What, if not peaceful politics?

I respond to Tacuma Ogunseye’s letter in two  dailies,  which was a riposte to my intervention, “The opposition’s struck-in-the-past mode provided critical opportunities for the PPP’s well-oiled machinery”. I had made the point that Guyana now being is a nation of minorities, while ethnicity still dominates politics, any party that desires to take office – which is their raison d’etre  – must attract voters outside of their ethnic bases.
Tacuma claims that “Dev is confusing general opposition politics and the politics of the African–Guyanese (African) condition”. If so, I would like Tacuma to explain why the “politics of the African Guyanese condition” cannot be articulated within our political system?? If, for instance, as I suggested, the Opposition takes a more accommodative stance towards non-African Guyanese, are there not political parties like the present WPA that take a more Afro-centric position to highlight African interests? Or African Guyanese “cultural” groups like ACDA that do the same from within civil society??
I am hoping Tacuma has not again given up hope of our political system delivering justice to African Guyanese, as he evidently did following the 2002 Prison outbreak, and defended the bandits holed up in Buxton as an “African Armed Resistance”. In a 2007 letter, “A multi-racial front against the government is not possible”, in addition to street protests, he proposed the option to “support an armed resistance and give it political legitimacy”.
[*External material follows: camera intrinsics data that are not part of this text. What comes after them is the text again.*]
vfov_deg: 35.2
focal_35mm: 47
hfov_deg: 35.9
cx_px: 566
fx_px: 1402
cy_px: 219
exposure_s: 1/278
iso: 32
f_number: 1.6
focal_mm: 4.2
Later, on the eve of the 2011 elections, after ACDA had called for street protests against the PPP, which I had argued against, Tacuma on behalf of the group delivered his “Riot Act speech”. “If we win, we sharing the government with them, but we also have to tell them that if we lose, we are going to fight and bring Guyana to a halt until we have a national government in which the representatives of African people and the combined opposition is part of parliament; Comrades, we are announcing the Riot Act…Once the African people rise up in their great numbers, I dare the army to take the side of the PPP and against Africans. Our sons and daughters would not do that…Come elections night when the results come out, Africans must have a share in the government, there must be a national government or there will be no Guyana!” Interestingly after the PPP was neutralized in 2011 and defeated in 2015 by the combined Opposition and were not brought into any “national government”, ACDA did not “bring Guyana to a halt”.
In his recent letter, Tacuma concedes that while “Guyanese elections is an ethnic census, it is possible, as…in the 2015 elections, that there can be a deviation from the norm. But the real question is, is it sustainable?” But that’s the point, isn’t it?? It is up to the PNC to make the politics of moderation and accommodation to attract “outside” voters sustainable.
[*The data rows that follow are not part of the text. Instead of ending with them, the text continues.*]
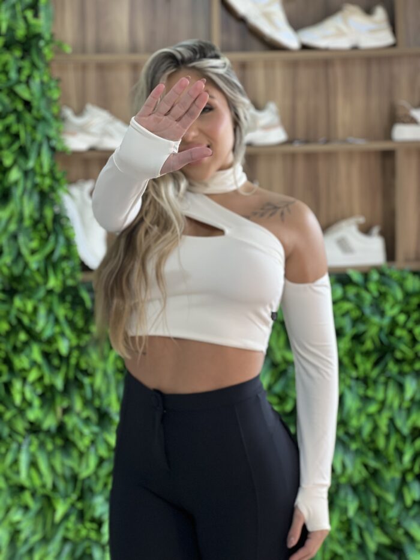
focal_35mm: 77
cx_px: 210
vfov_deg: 25.3
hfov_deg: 19.1
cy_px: 280
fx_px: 1245
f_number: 2.8
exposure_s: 1/120
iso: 160
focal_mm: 9
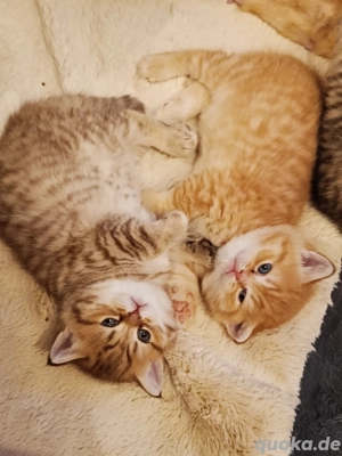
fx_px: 632
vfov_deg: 39.7
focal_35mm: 48
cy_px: 228
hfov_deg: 30.3
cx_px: 171
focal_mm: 5.24
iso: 3571
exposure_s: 1/25
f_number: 1.7
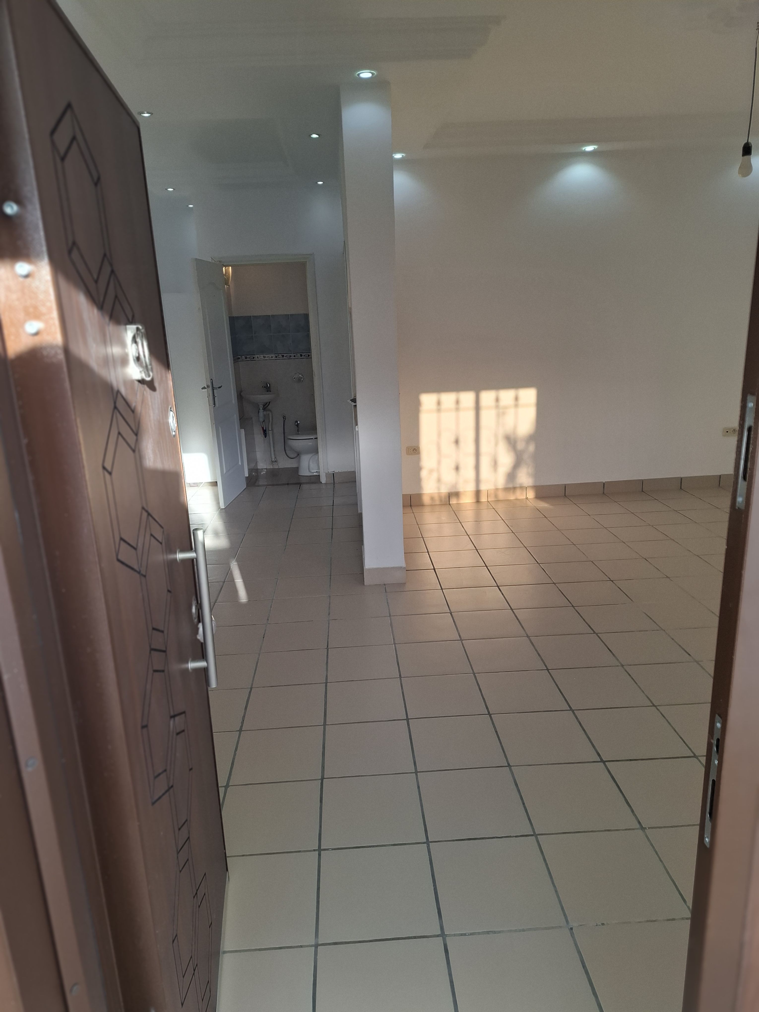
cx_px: 380
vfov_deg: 73.9
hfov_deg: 58.9
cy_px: 506
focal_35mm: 23
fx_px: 672
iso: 50
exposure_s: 1/188
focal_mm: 5.54
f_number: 1.8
As I pointed out, the PPP has gone so far in that direction that the Opposition is now strenuously engaged in physically preventing them from entering “their strongholds”.
As Tacuma pointed out, the PNC under Corbin did ignore his exhortations and others like Eric Philips’, to engage in street protests, and went on to jettison its name by forming APNU, which entered a coalition with the AFC to take office. It was David Granger, leader of the PNC and APNU, who torpedoed that initiative with his unilateral shuttering sugar and sidelining the AFC. While the model’s “sustainability” was made more difficult for the PNC to accede to office, the “potential demographic changes by new arrivals” identified by Tacuma must be seen as an opportunity to end the “old” politics. These newcomers would not have been conditioned by the old narratives, and would be more willing to give their votes to parties that are for development writ large, rather than pandering to sectional interests.
In terms of “armed resistance”, I repeat the question posed then by Dennis Wiggins, using the title of Mr Eusi Kwayana’s book. What happens “The Morning After” such an armed struggle in such a small society as ours?